◆ REQUIREMENT
Leaving out every line that comes before the one containing "社会福祉法人 横瀬町社会福祉協議会", output the rest of the records exactly, the final line included.

◆ DATA EXTRACTS
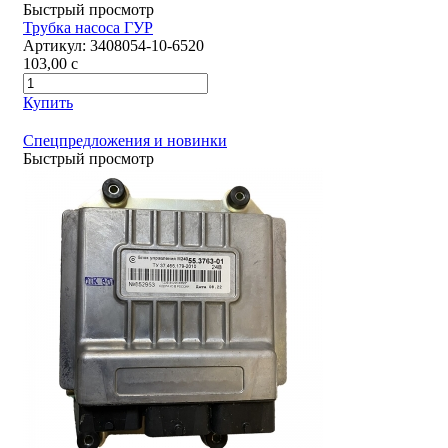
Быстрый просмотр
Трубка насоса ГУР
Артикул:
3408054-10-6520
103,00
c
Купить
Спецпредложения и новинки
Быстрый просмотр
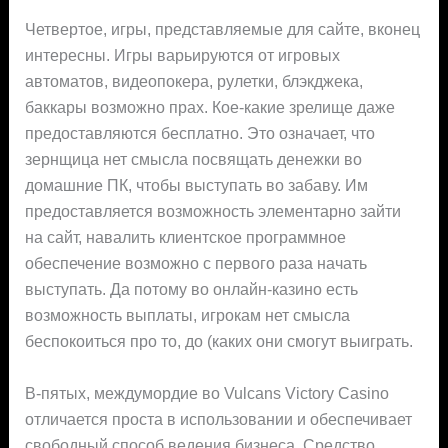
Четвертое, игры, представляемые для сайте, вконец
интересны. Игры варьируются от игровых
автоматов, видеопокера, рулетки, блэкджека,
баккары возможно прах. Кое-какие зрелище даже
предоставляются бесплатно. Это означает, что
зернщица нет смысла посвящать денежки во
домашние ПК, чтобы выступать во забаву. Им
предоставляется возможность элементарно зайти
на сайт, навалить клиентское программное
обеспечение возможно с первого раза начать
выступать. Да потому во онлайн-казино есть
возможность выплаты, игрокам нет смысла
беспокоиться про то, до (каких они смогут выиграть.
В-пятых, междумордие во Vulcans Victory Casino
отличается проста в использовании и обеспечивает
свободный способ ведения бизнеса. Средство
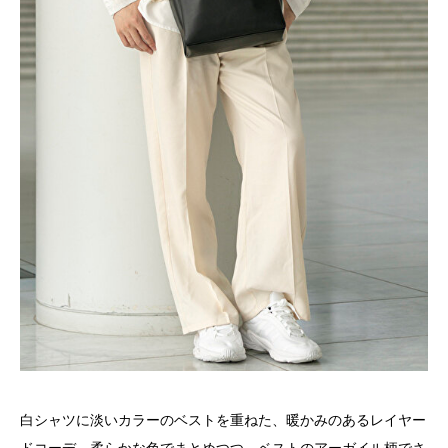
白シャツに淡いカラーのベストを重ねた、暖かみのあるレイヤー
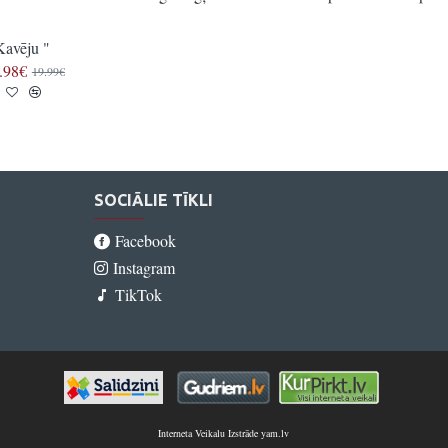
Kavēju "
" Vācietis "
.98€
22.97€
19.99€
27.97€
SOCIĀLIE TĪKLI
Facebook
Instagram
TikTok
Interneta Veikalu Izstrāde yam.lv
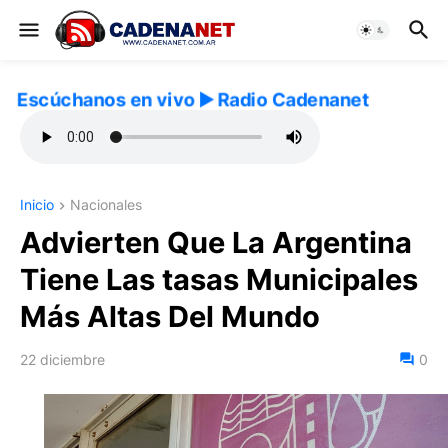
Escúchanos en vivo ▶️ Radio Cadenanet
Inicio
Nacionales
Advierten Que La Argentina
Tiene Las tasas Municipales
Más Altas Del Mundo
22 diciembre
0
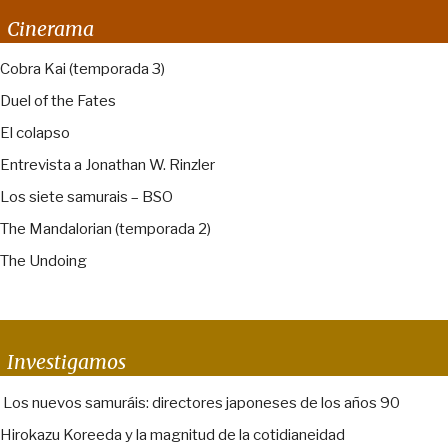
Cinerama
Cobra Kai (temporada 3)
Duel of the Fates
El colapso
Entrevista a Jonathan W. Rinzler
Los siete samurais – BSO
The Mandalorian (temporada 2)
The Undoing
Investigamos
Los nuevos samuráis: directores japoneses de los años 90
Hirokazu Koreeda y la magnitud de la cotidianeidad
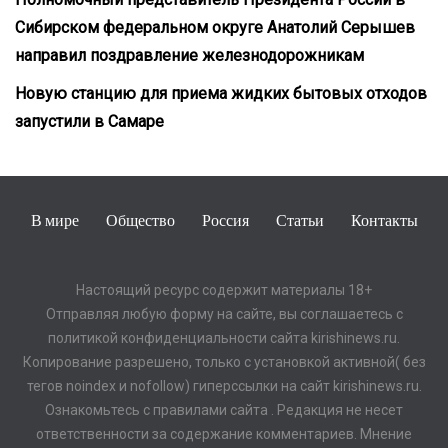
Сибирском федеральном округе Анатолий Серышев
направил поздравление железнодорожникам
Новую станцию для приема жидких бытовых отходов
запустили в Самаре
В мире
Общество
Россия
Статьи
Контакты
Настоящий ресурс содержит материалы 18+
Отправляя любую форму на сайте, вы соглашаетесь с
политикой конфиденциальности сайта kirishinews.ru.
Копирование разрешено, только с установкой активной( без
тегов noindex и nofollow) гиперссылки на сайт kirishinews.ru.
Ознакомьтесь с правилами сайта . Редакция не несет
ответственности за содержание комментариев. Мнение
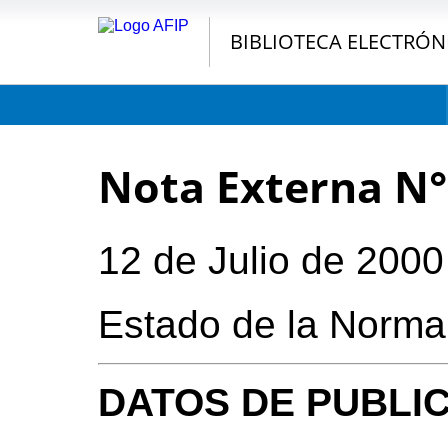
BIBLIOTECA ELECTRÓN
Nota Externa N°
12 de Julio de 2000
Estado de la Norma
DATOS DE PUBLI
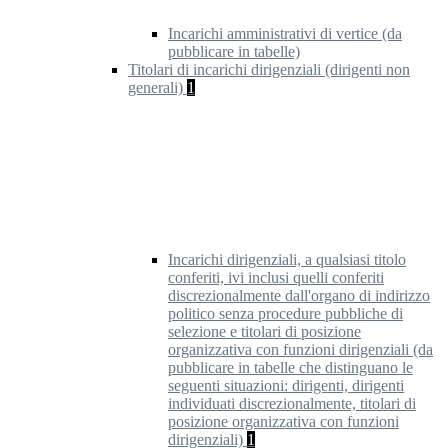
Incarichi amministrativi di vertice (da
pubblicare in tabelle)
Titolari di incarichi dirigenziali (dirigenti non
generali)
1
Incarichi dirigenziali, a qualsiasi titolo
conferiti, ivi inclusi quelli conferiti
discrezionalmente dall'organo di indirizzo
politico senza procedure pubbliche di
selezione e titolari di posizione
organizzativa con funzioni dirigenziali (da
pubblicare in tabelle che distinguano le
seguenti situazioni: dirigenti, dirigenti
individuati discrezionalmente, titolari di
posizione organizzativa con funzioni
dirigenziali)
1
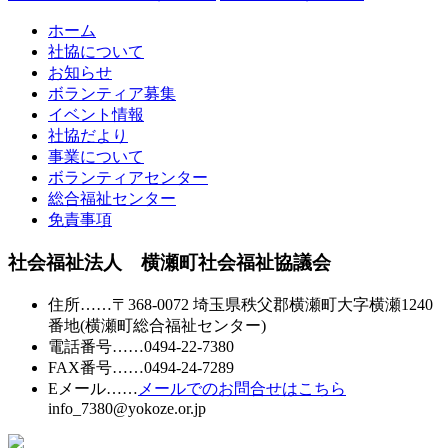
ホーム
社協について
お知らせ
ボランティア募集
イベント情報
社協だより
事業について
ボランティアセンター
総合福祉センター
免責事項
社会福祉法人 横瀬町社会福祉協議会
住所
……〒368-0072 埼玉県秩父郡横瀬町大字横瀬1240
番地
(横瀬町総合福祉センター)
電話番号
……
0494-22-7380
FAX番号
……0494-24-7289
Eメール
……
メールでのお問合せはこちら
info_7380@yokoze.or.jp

◆ EXERCISE SOLUTION
社会福祉法人 横瀬町社会福祉協議会
住所
……〒368-0072 埼玉県秩父郡横瀬町大字横瀬1240
番地
(横瀬町総合福祉センター)
電話番号
……
0494-22-7380
FAX番号
……0494-24-7289
Eメール
……
メールでのお問合せはこちら
info_7380@yokoze.or.jp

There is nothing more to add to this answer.